- DVD cover
- Directed by: Jude Gerard Prest
- Starring: Gerold Wunstel Kai Cofer Christopher Karl Johnson Nikki Muller
- Cinematography: Prema Ball
- Edited by: Prema Ball
- Distributed by: The Asylum
- Release date: March 1, 2011;
- Running time: 91 minutes
- Country: United States
- Languages: English German
- Budget: $100,000

= Anneliese: The Exorcist Tapes =

2011 American film

Anneliese: The Exorcist Tapes, or Paranormal Entity 3: The Exorcist Tapes, is a 2011 American found footage horror film directed by Jude Gerard Prest and distributed by The Asylum. It is based on the real-life exorcism of Anneliese Michel, a young woman thought to have been possessed. It is also a mockbuster of the film Paranormal Activity 3.
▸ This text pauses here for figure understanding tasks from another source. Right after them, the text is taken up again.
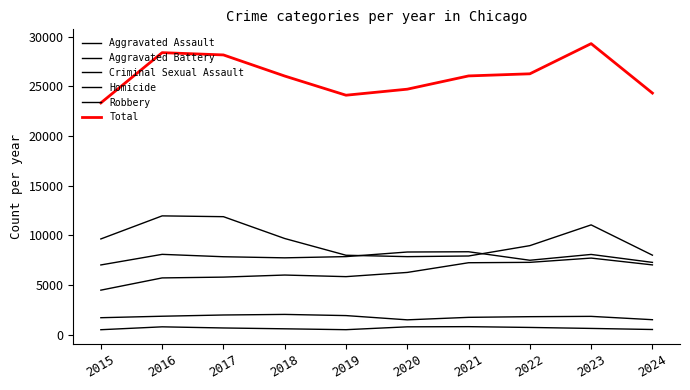

At which label is Criminal Sexual Assault closest to 1764?

2021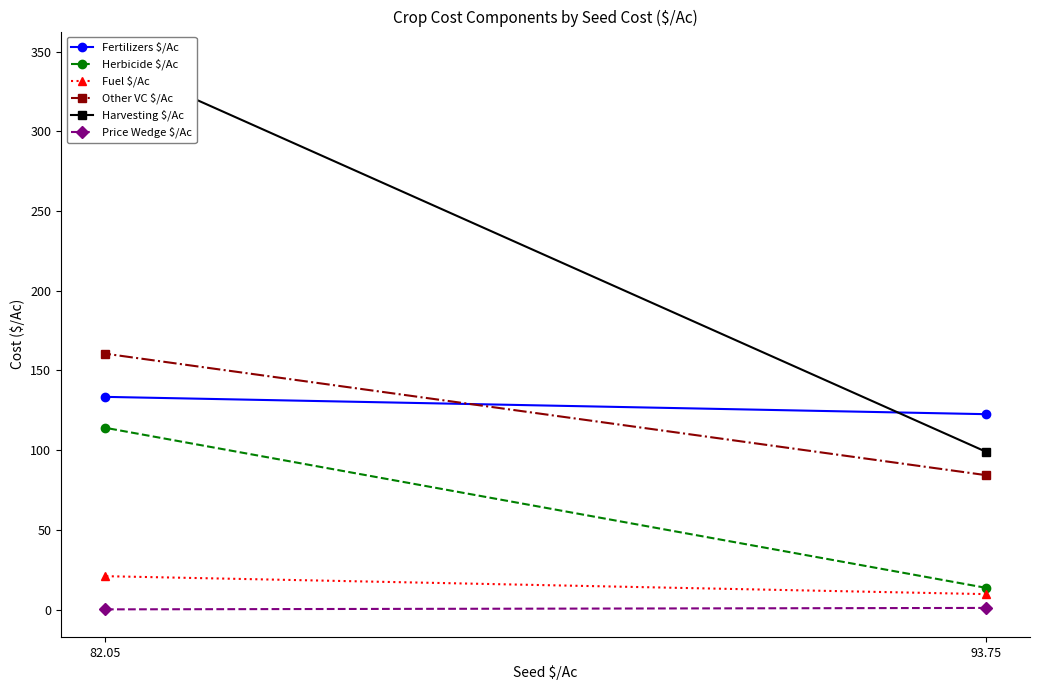

How many values in the Fuel $/Ac series are below 20?

1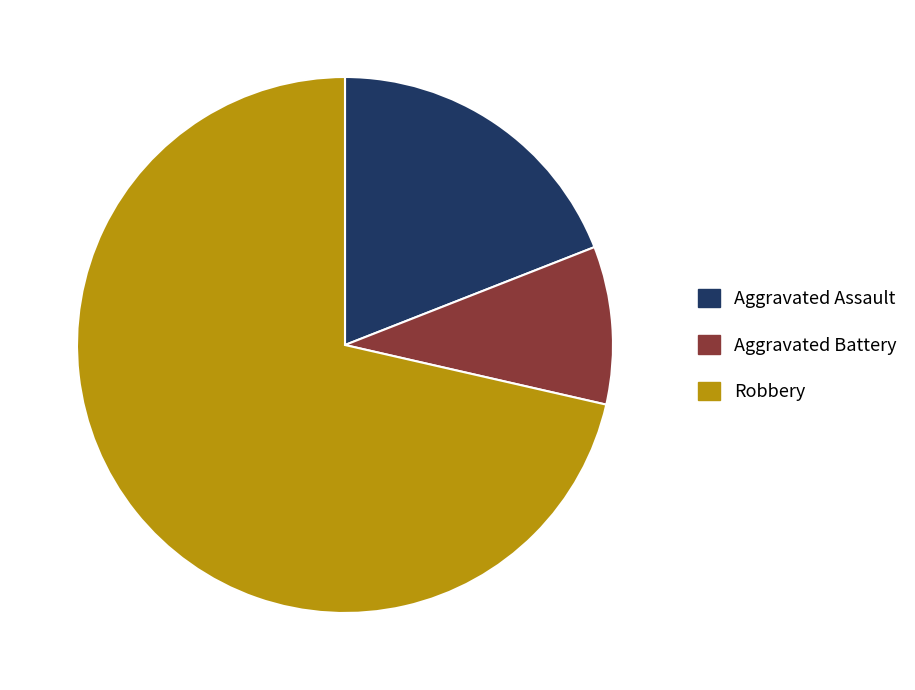

How many slices are in this pie chart?

3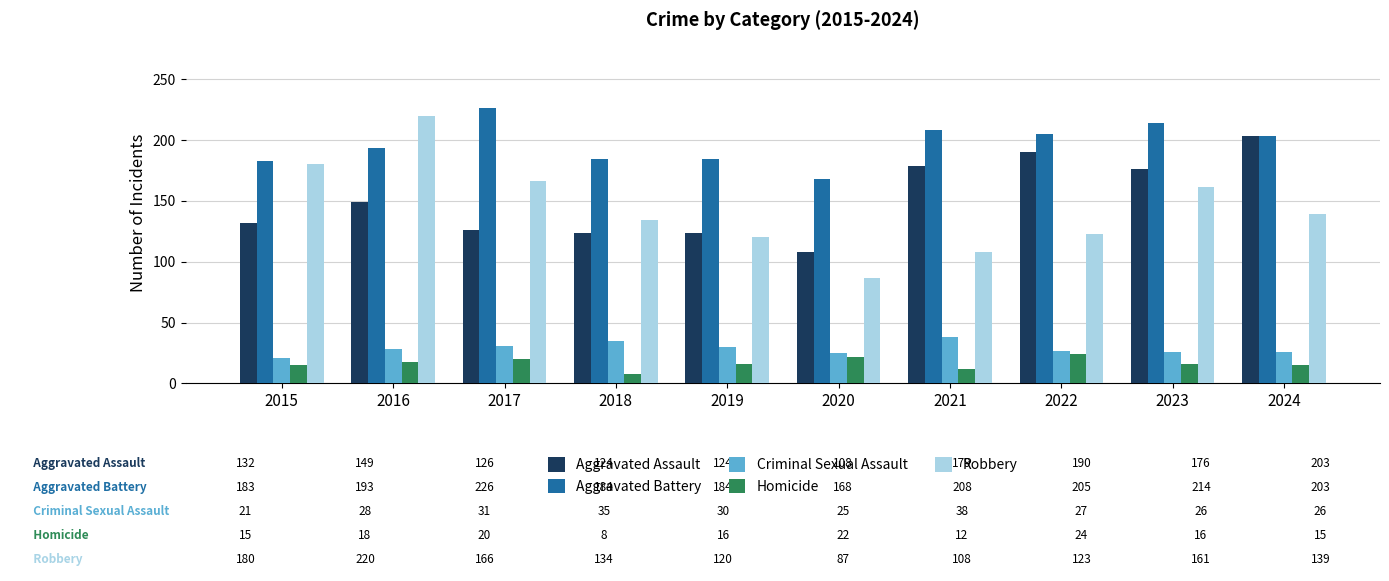

Is it true that Aggravated Battery equals 214 at 2023?

True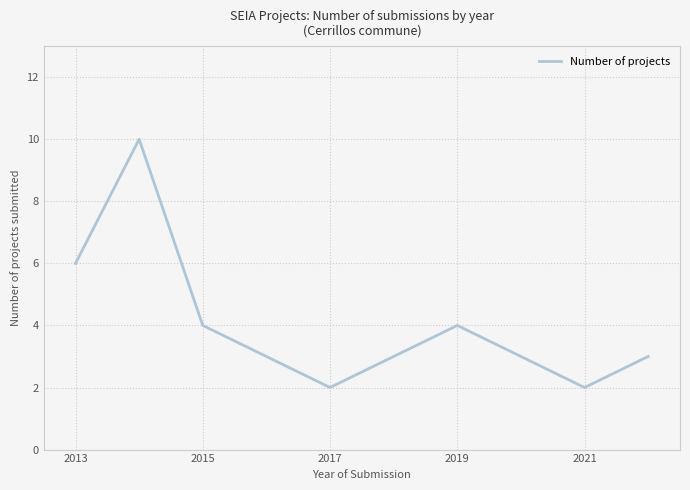

What is the difference between the maximum and minimum values?

8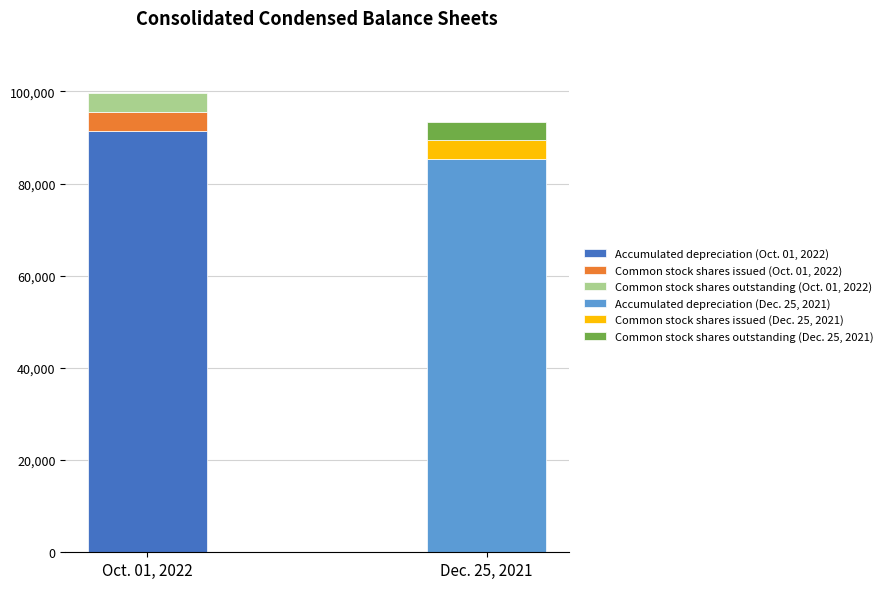

Is the value of Dec. 25, 2021 at Accumulated depreciation greater than the value of Oct. 01, 2022 at Common stock shares outstanding?

Yes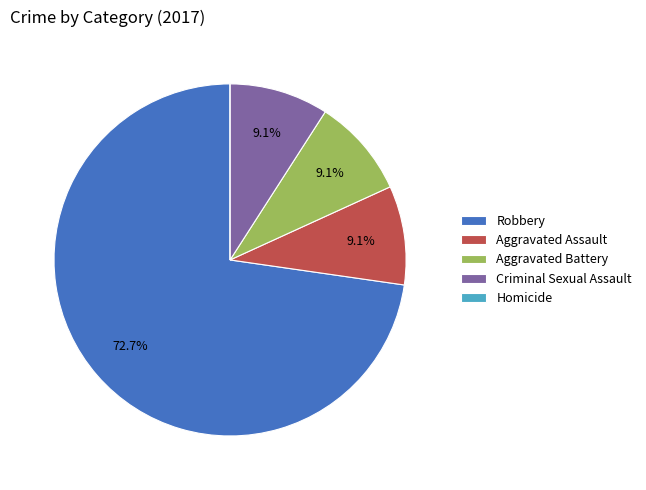

To the nearest percent, what is the combined percentage of Robbery and Aggravated Battery?

82%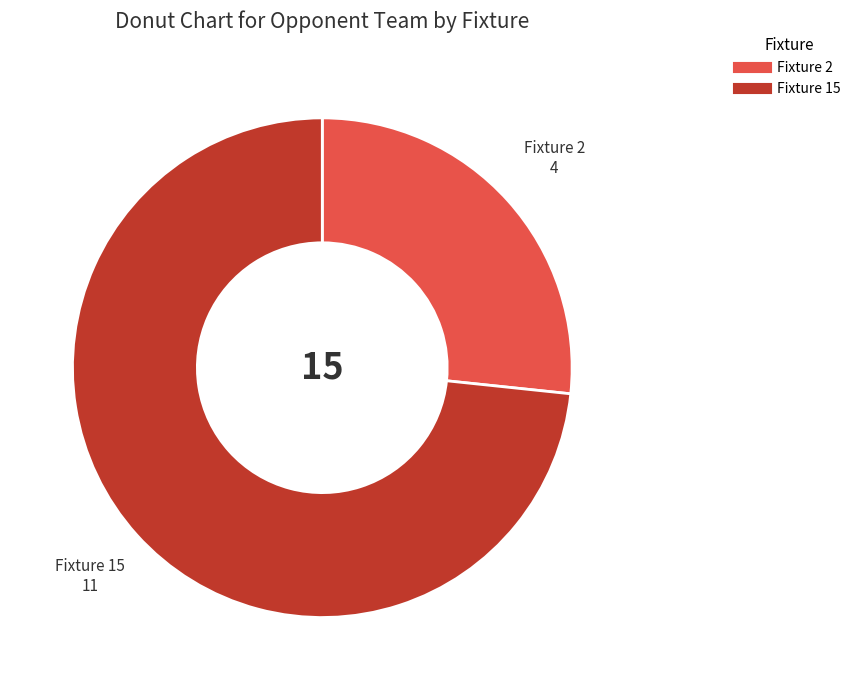

Does any single category account for the majority?

Yes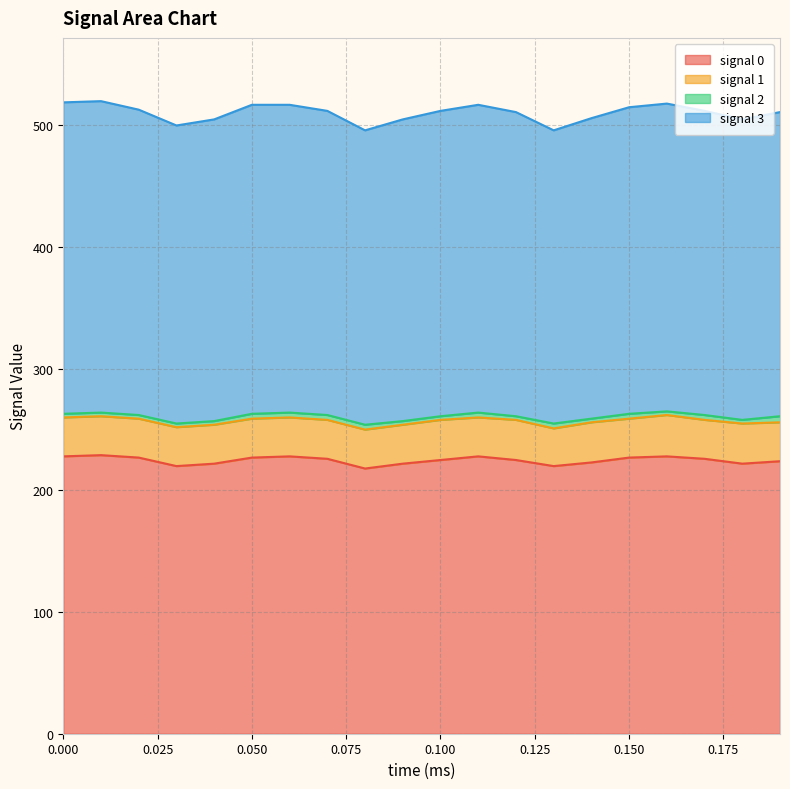

The value of signal 0 at 0.150 is 227. True or false?

True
The film was released direct-to-video on March 1, 2011.

==Release==
The film premiered on DVD on March 1, 2011 in the United States, which includes the film itself and the actual video footage. In Australia, the film received a DVD release on September 21, 2011. In the UK, Anchor Bay Entertainment released the film on DVD on October 17, 2011 under the name Paranormal Entity 3: The Exorcist Tapes.

In Germany, it was released on Blu-ray under the name Der Exorzismus der Anneliese M. on July 28, 2011.